Für die Hebungsinjektionen müssen drei Schächte (Polizeiparkplatz, Sängerstr. 6 und Urbanstraße 47) mit einem Durchmesser von rund 6 Meter ausgegraben werden, über die dann per Bohrungen Beton in den Untergrund verpresst werden soll. Erste Informationen über die Hebungsinjektionen wurden von der Bahn im Oktober 2013 auf der Rathaus-Veranstaltung präsentiert (hier). Informationsrunden im engen Kreis für die direkt betroffenen Eigentümer über die baulichen und rechtlichen Fragen zu den technisch aufwändigen Hebungsinjektionen waren angekündigt.

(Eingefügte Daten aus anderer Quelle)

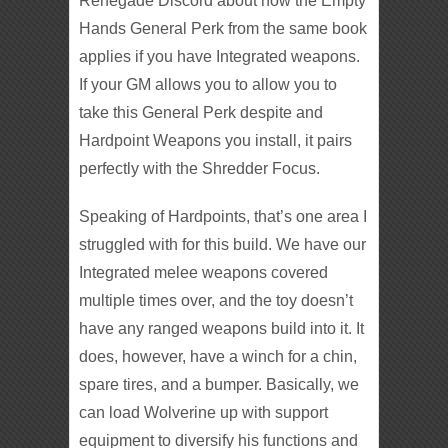
Renegade Discord about how the Empty
Hands General Perk from the same book
applies if you have Integrated weapons.
If your GM allows you to allow you to
take this General Perk despite and
Hardpoint Weapons you install, it pairs
perfectly with the Shredder Focus.
Speaking of Hardpoints, that’s one area I
struggled with for this build. We have our
Integrated melee weapons covered
multiple times over, and the toy doesn’t
have any ranged weapons build into it. It
does, however, have a winch for a chin,
spare tires, and a bumper. Basically, we
can load Wolverine up with support
equipment to diversify his functions and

Im Dezember 2015 erhielt jedoch ein viel größerer Kreis von Eigentümer im Kernerviertel von der Bahn eine Einladung zu den beiden geschlossenen Informationsveranstaltungen über die Hebungsinjektionen als eigentlich nach der Planfeststellung vorgesehen ist. Grund dafür ist, dass die Bahn jetzt die Hebungsinjektionen auf ein mehr als doppelt so großes Gebiet bis hoch zum Schützenplatz ausweiten will. Auch die Stützmauern der Eigentümer der darüberliegenden Kernerstraße sind von den Hebungsinjektionen betroffen. Das Gebiet, das jetzt die Bahn mit Hebungsinjektionen durch eine Betonierung/Verfestigung des Untergrunds absichern will, findet sich in der Präsentation, die auf der Webseite der Projektgesellschaft Stuttgart-Ulm GmbH eingestellt ist. Die Hebungsinjektionen links der Urbanstraße sind planfestgestellt. Für die zusätzlichen Hebhungsinjektionen bis zum Schützenplatz will die Bahn jetzt eine Planänderung beim Eisenbahn-Bundesamt einreichen. Die Eigentümer wurden aufgefordert bis Mitte Januar 2016 ihre schriftliche Zustimmung dazu zu erteilen:
Dass jetzt bei einer Vielzahl weiterer Wohngebäude im Kernerviertel aufwändige Hebungsinjektionen zum Schutz erforderlich sind, kommt überraschend. Die Bahn hatte seit dem Projektstart für Stuttgart 21 die geologische Vorerkundung und die Sicherheit ihrer geplanten Schutzmaßnahmen beim Tunnelbau betont. Warum jetzt doch die Hebungsinjektionen auch für eine Vielzahl von weiteren, höherliegenden Gebäuden erforderlich ist, wurde in den Veranstaltungen nicht erläutert noch Unterlagen über den Planänderungsantrag dazu bereit gestellt.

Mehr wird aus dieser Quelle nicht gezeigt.